◆ What the exercise asks
Please reproduce all the records exactly while leaving out their pictures.

◆ Information supplied
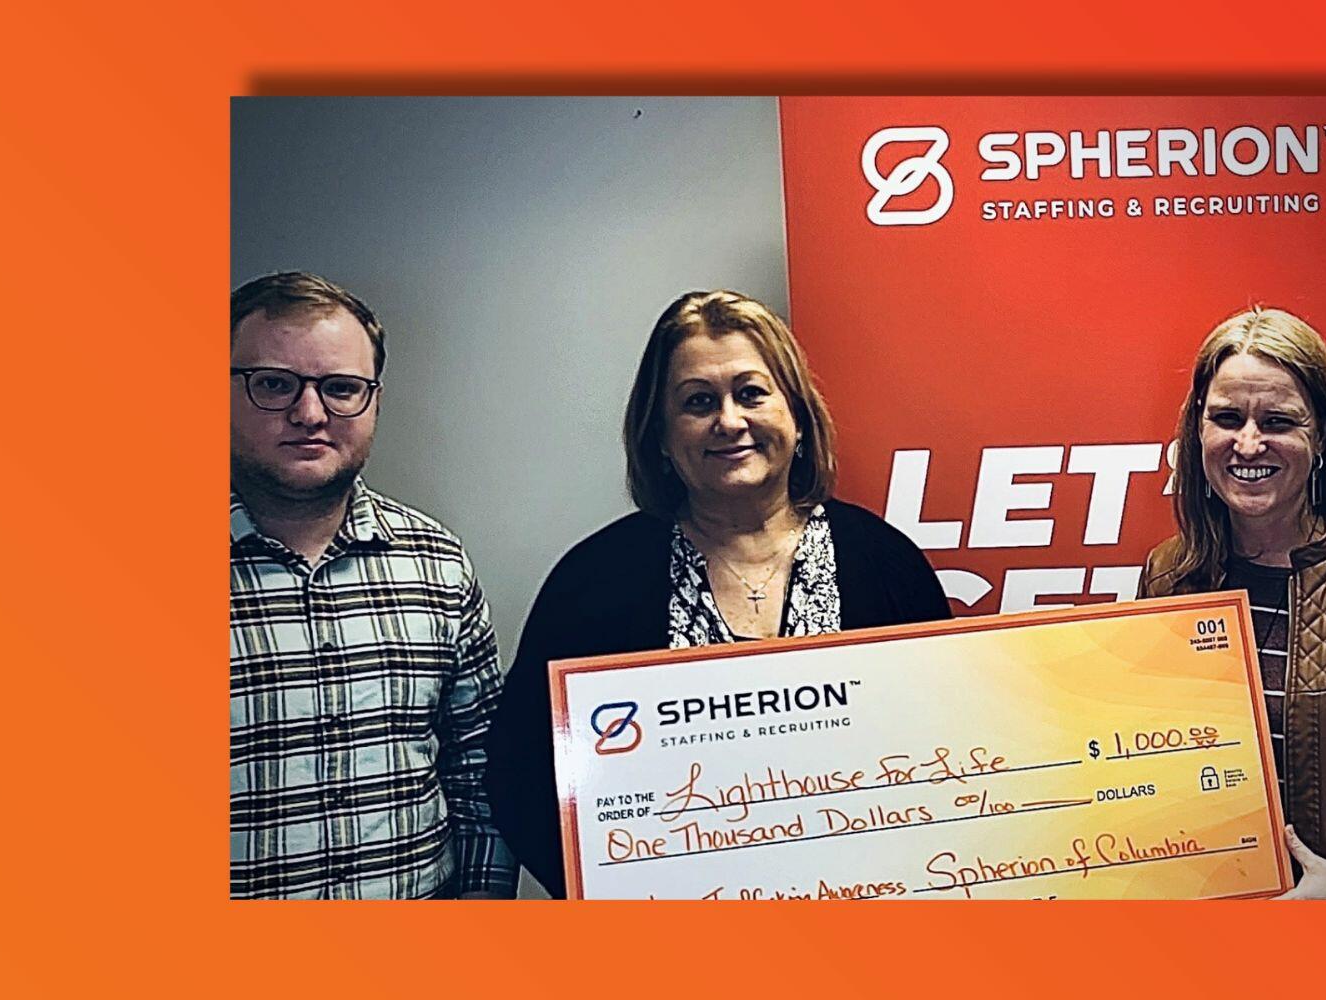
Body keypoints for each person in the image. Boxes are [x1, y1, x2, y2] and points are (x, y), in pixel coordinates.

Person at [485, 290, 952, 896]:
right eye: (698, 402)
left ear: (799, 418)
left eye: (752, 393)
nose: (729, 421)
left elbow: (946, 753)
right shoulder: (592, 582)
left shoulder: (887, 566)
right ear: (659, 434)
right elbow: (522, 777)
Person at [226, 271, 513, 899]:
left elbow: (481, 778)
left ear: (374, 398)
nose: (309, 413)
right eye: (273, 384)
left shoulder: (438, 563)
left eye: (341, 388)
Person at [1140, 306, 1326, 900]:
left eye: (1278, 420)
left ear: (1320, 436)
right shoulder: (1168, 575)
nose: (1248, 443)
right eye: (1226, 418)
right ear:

◆ Exercise response
Body keypoints for each person in the image. Boxes are [x1, y1, x2, y2] and points are (x, y), in pixel coordinates.

Person at [485, 290, 952, 896]:
right eye: (698, 402)
left ear: (799, 418)
left eye: (752, 393)
nose: (729, 421)
left elbow: (946, 753)
right shoulder: (592, 582)
left shoulder: (887, 566)
right ear: (659, 434)
right elbow: (522, 777)
Person at [226, 271, 513, 899]:
left elbow: (481, 778)
left ear: (374, 398)
nose: (309, 413)
right eye: (273, 384)
left shoulder: (438, 563)
left eye: (341, 388)
Person at [1140, 306, 1326, 900]:
left eye: (1278, 420)
left ear: (1320, 436)
right shoulder: (1168, 575)
nose: (1248, 443)
right eye: (1226, 418)
right ear:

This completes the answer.